任务说明 1:
请将下方条目中以包含“innych zwierząt domowych”的行开头、以包含“reportaż Anny Kolmer”的行结尾的部分（首尾两行均包括在内）转换为 Markdown 表格，列名为“序号”和“内容”，空行不计。

原文摘录:
..........

Tensorflow入门——卷积神经网络MNIST手写数字识别

in #cn-stem6 years ago

img

Image source: unsplash.com by Paweł Czerwiński

之前的文章我们介绍了如何用单层和多的全连接层神经网络识别手写数字,虽然识别率能够达到98%,但是由于全链接神经网络本身的局限性,其识别率已经很难再往上提升了。我们需要改进神经网络的结构,采用卷积神经网络(CNN)的结构来进一步提高的识别率。

关于CNN的原理,我在之前的文章中已经介绍,这篇文章就不过多赘述,我们直接进入实战阶段。

同样的,为了方便与读者交流,所有的代码都放在了这里:

Repository:

https://github.com/zht007/tensorflow-practice

1. 初始化W和B

卷积神经网络中权重W的shape尤其重要,CNN中的W实际上就是一个四维的filter,这个四维的filter由n个三维filter堆叠而成,n的大小等于输出channel的深度。当然三维filter又是由m个二维filter堆叠的,m的大小等于输入Channel的深度。

动画效果可以参见这里

W的shape为[filter[0], filter[1], input_channel_depth, output_channel_depth]

例如W[6,6,3,4] 表示:二维的filter的size是(6,6), 输入的图片有3个Channel, 输出的图片有4个Channel

偏置B的Shape与output_channel保持一致即可,tensorflow会自动broadcast成正确的维度,B在这里与多层神经网络的的初始化相同。

..........

练习数据:
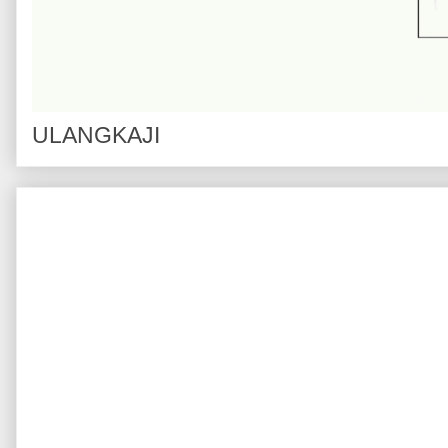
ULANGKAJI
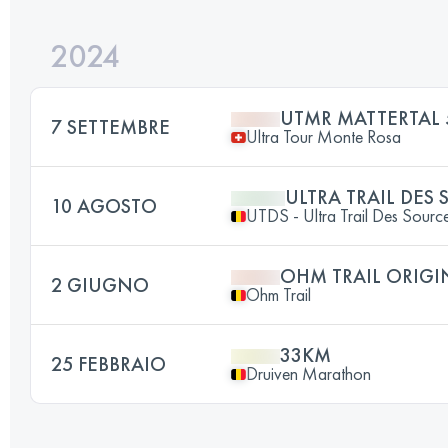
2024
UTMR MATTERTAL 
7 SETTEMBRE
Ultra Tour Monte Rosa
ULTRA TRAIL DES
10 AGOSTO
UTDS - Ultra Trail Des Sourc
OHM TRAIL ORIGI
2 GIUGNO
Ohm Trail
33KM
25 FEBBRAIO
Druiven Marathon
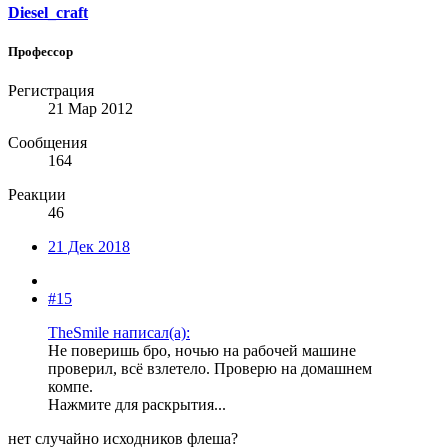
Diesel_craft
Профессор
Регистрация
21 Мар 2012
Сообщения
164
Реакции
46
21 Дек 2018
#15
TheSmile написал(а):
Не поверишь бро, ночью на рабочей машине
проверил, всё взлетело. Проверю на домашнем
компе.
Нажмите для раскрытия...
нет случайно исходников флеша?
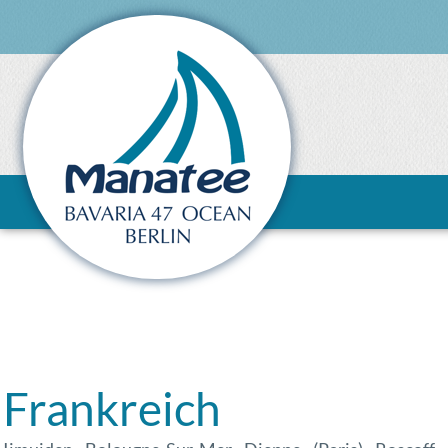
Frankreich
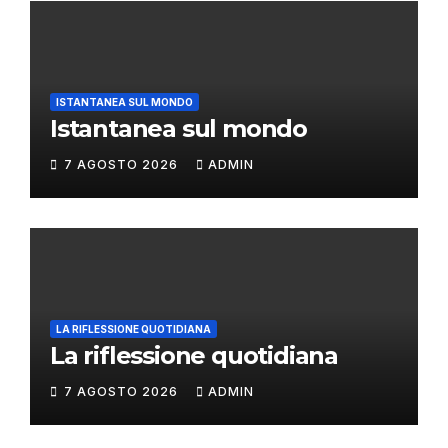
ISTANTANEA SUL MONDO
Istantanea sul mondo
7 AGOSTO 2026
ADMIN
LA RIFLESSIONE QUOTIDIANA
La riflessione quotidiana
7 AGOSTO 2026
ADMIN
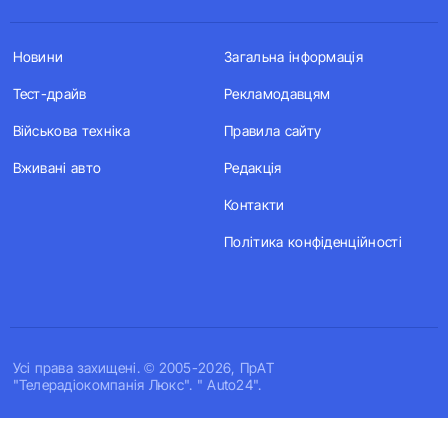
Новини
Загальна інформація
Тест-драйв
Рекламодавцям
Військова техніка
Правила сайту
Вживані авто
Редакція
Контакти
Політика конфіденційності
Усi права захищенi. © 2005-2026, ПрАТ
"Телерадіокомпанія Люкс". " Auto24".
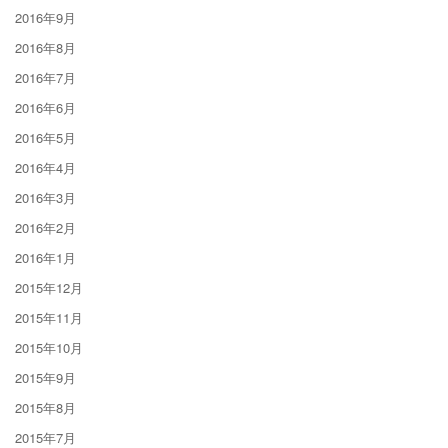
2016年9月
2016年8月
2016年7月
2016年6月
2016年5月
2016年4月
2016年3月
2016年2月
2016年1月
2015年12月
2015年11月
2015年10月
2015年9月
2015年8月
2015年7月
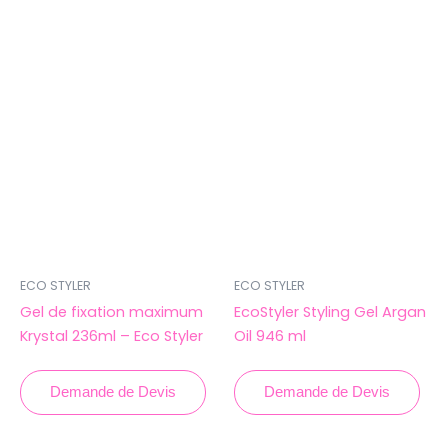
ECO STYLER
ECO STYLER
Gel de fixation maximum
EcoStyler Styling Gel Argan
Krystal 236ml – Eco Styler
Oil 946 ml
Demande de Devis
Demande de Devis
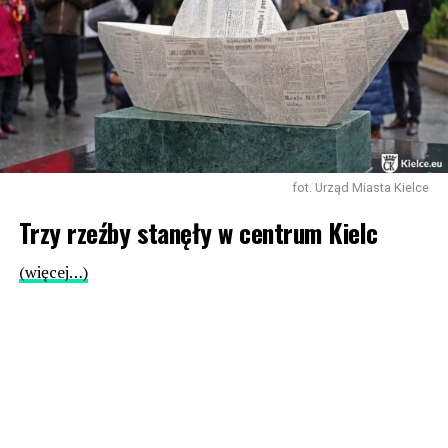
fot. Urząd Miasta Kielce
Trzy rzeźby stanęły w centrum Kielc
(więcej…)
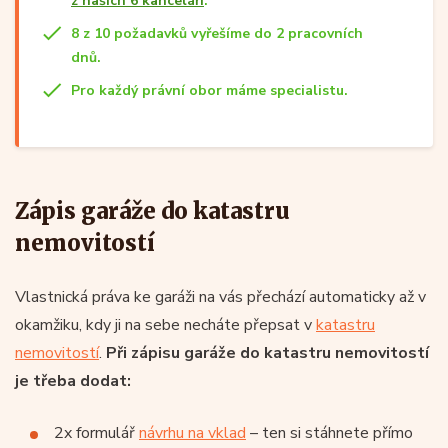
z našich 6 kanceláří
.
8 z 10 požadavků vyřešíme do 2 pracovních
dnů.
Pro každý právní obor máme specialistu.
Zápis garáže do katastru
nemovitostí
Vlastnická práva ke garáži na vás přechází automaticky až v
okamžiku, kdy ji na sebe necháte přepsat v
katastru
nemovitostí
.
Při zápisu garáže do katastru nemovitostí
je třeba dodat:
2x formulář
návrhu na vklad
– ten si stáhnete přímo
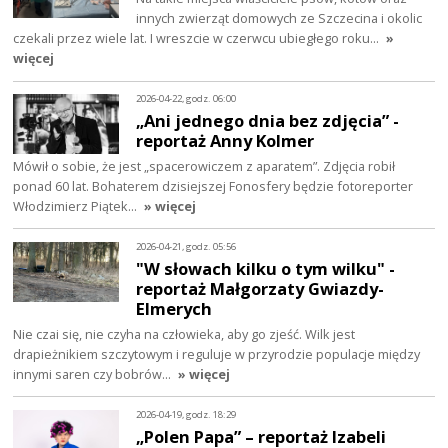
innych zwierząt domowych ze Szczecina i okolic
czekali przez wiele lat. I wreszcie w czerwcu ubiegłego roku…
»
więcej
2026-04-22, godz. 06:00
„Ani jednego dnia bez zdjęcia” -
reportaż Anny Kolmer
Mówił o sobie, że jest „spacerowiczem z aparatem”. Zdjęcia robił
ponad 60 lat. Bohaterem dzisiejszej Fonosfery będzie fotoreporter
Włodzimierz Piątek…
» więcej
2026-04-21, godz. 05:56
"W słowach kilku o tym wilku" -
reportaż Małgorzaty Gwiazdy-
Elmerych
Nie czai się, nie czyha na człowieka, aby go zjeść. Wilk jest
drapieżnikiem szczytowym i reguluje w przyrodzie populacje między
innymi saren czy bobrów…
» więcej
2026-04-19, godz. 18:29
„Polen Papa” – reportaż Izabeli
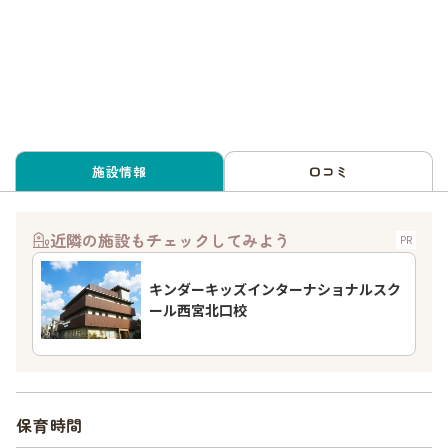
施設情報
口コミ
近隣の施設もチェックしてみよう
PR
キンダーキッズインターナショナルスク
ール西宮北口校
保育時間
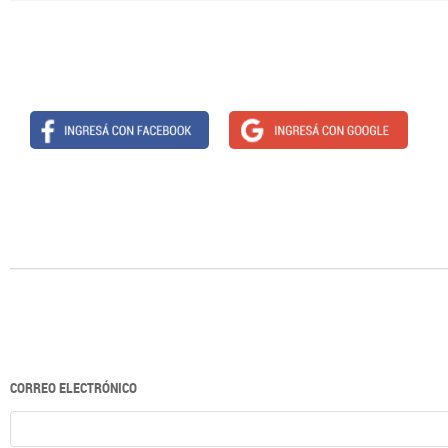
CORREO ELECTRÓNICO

..........

任务说明 2:
列出上方原文摘录中权重W的shape所含的全部维度名称。

作答区 1:
| 序号 | 内容 |
|---|---|
| 1 | innych zwierząt domowych ze Szczecina i okolic |
| 2 | czekali przez wiele lat. I wreszcie w czerwcu ubiegłego roku… |
| 3 | » |
| 4 | więcej |
| 5 | 2026-04-22, godz. 06:00 |
| 6 | „Ani jednego dnia bez zdjęcia” - |
| 7 | reportaż Anny Kolmer |

作答区 2:
- filter[0]
- filter[1]
- input_channel_depth
- output_channel_depth